Topekans should vote yes for their future

Sam Hartle

This past summer, USA Today did an article comparing median housing prices during a 10-year period (1994-2004) for 160 communities nationwide. During this period, median housing prices increased by 12.5 percent nationally. Of the 160 communities sampled, only two saw the value of their housing decline – one of which was Topeka. From 1994-2004, the median value of houses in the Topeka metropolitan area lost 2.3 percent. Compared with the national average of an increase of 12.5 percent, Topeka’s housing values effectively lost 14.8 percent in value.

Whether looked at in terms of housing prices, population gains or employment figures, the status-quo in Topeka just doesn’t measure up.

While Topeka’s growth during the past 15 years has been anemic at best, other communities in the Midwest have benefited from strong growth. Kansas City, Denver, Des Moines, Omaha and smaller communities such as Lawrence and Colorado Springs have all proven that, with the right mix of factors, communities in the Midwest can be successful. The consolidation of the governments of Kansas City, Kan., and Wyandotte County has proven successful with the growth of Village West area, which includes the Kansas Speedway and Cabela’s. Such economic growth has increased the tax base with which Kansas City can use to offer better amenities to those looking to relocate to the area.

Enter the current movement to combine the governments of Topeka and Shawnee County. Proponents of the ballot measure to consolidate the governments mention the same thing that facts about the Topeka metro area suggest: the current state of affairs just isn’t getting the job done.

Opponents of the consolidation plan cite the fact that the two largest budgetary divisions of government, the Topeka Police Department and the Shawnee County Sheriff won’t be combined. Those opposed to the ballot measure also cite the plan’s vagueness as a reason to vote against.

Since Topeka and Shawnee County incorporated more than 150 years ago, there have been a total of zero attempts to consolidate the two governments. The opponents’ argument against the current consolidation plan supposes that a new ballot measure, in which more things are spelled out and more agencies are consolidated will be introduced within a few years. While that’s entirely possible, the track record of city/county consolidation indicates that a new and improved measure probably won’t happen in the near future.

I’ll be the first to admit that, based on what I’ve seen of the consolidation measure, it would help if the measure was more specific and if more agencies were consolidated. Further, the concept of approving the consolidation on faith that it might work out in the end isn’t a very good argument to approve the measure.

However, Topeka needs to do something to turn things around, and the consolidation plan allows both the city and the county to do just that. For that reason alone, voters need to approve the ballot measure to consolidate the two governments.
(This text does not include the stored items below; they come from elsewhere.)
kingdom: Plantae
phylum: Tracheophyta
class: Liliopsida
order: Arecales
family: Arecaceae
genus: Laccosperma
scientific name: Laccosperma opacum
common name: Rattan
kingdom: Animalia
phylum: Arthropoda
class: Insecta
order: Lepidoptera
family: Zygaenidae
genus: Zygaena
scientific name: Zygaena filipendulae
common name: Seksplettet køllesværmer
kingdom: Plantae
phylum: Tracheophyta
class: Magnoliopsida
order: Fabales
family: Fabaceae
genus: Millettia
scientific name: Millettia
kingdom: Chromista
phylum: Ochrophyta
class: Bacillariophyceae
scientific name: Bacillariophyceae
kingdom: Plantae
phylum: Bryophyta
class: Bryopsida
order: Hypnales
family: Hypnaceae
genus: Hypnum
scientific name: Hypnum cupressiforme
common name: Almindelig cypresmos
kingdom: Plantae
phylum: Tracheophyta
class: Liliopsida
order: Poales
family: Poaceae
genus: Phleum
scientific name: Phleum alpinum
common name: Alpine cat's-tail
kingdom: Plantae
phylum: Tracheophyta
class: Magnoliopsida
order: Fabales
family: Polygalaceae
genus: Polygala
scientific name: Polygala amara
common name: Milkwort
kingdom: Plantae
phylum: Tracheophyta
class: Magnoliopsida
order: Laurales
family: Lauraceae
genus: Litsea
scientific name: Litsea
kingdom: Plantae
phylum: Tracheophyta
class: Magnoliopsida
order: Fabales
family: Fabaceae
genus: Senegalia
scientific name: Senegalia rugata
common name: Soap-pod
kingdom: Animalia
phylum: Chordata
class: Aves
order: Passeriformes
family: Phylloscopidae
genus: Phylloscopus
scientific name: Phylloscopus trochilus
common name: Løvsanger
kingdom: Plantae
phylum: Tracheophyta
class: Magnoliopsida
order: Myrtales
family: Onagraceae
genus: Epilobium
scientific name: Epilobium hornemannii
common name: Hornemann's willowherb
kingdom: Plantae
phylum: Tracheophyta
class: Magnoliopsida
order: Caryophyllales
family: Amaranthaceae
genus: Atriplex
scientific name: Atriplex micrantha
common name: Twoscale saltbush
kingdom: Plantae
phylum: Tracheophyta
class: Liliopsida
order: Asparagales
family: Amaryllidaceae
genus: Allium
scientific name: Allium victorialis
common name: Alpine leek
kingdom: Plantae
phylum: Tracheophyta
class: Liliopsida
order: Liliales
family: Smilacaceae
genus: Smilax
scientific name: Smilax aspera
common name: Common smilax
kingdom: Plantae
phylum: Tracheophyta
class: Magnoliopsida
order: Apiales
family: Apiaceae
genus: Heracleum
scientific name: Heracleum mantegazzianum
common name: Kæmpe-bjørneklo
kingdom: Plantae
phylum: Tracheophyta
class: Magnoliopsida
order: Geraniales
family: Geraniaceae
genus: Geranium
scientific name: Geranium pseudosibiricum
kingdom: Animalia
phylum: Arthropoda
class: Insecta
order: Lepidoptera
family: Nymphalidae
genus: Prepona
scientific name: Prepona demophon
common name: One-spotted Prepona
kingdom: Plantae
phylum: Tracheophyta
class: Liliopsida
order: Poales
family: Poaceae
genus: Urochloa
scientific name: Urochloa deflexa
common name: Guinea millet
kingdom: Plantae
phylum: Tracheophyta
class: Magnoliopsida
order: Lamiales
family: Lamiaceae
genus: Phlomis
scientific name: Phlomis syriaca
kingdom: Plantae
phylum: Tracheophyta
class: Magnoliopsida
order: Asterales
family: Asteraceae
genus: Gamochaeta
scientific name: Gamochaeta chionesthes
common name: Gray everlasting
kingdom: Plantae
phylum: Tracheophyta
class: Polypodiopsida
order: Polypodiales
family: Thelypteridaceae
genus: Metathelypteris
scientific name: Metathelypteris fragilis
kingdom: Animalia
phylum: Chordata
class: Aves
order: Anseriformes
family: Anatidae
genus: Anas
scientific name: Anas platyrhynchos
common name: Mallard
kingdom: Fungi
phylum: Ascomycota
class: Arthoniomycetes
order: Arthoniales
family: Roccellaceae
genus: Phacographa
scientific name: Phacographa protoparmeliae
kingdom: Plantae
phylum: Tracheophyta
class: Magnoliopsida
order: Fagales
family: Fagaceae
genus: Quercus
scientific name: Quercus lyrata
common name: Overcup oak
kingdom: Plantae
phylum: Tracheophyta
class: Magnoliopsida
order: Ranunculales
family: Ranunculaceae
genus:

Sure, not everything is perfect, but assuming that we hold our elected officials accountable, let’s approve the plan now and then when and where changes need to be made, citizens can demand those changes through electing the right individuals.

This is a step in Topeka’s history that will mark whether the city will become competitive or continue to be an also-ran of old industrial Midwest communities that lost their way.